On their eventual genuine encounter she provides him an endeavor: to obtain something for her from the local market called Araby. Finally wielding a tangible passion, his consciousness’s attention becomes absorbed for its fulfillment. “I had hardly any patience with the serious work of life which, now that it stood between me and my desires, seemed to me child’s play, ugly monotonous child’s play.” By having attained his considered passion and aspiration, he feels as though he has ascended to adulthood, leaving behind the mundane, which he mistakenly deems as ‘child’s’ play. When finally reaching Araby, the preconceived reality of the glamorous marketplace he expected collapses before him. What he aspired for, in the grand notion of a place which would yield an ideal gift that was the manifestation of his desire for life and passion, was rather a decrepit, dark and empty market, concerned more for the sixpence in his pocket, rather than the suffocating desire for fervor within his heart.

Anonymous said...

In Araby, by James Joyce, we are introduced to the main character being a younger boy who likes to run around his neighborhood with a friend. He lives with is aunt and uncle. He has a crush on his friend’s sister. For a long time he is in paralysis because he cannot bring himself to talk to her. When he finally does he finds out that she is in paralysis herself. She wants to attend a fair, called Aray but instead must go on a retreat with the church. The house that the unnamed protagonist lives in was the home of a priest who died. The air is described as stale, which sublimely portrays an image of paralysis. The protagonist says that he will go to the fair for the girl. His uncle will not let him go before he gets home. The paralysis of being stuck at home is showed because the uncle is home late because he said he forgot. Eventually the main character gets to go, but everything is starting to close up, and he feels alienated because he goes into a craft booth ran by three English people, and he is Irish. He ends up walking down the middle of the street, not yet buying anything.

The story shows paralysis in a few different circumstances, for a few of the characters in the story. The bit about the priest dying and the girl not being able to go to the fair both seem significant because Joyce has written about religion being oppressive. The way that the narrator waits for his uncle reminds me of paralysis because he cannot just leave for the fair. In past readings of Joyce there have also been families that will not let the child “grow”, and do things for themselves. Yet another instance of paralysis is the fact that they boy cannot talk to the girl he likes, for whatever reason. Paralysis is a prominent factor in this story from Dubliners.

Requests.
1. Repeat word for word the part of the Araby discussion that opens with the words containing "The story shows" and closes with "story from Dubliners.".
2. In the Araby discussion, who runs the craft booth the boy goes into at the fair?

[Records from a collection]
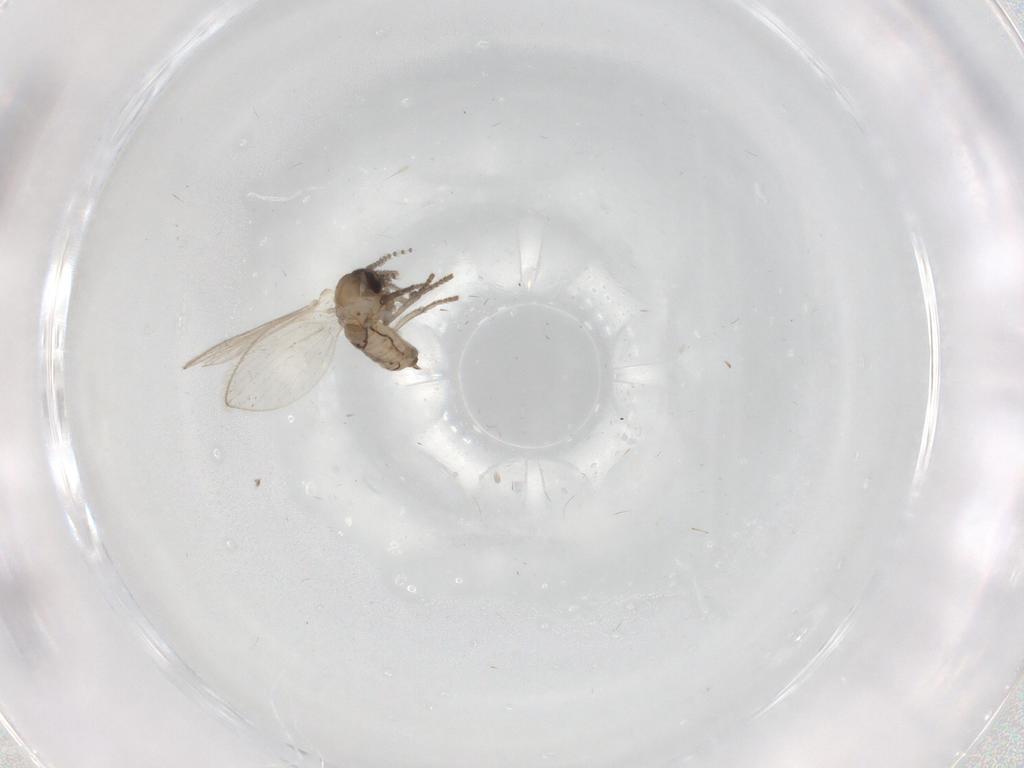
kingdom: Animalia
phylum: Arthropoda
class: Insecta
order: Diptera
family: Psychodidae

Responses.
1.
The story shows paralysis in a few different circumstances, for a few of the characters in the story. The bit about the priest dying and the girl not being able to go to the fair both seem significant because Joyce has written about religion being oppressive. The way that the narrator waits for his uncle reminds me of paralysis because he cannot just leave for the fair. In past readings of Joyce there have also been families that will not let the child “grow”, and do things for themselves. Yet another instance of paralysis is the fact that they boy cannot talk to the girl he likes, for whatever reason. Paralysis is a prominent factor in this story from Dubliners.

2. Three English people.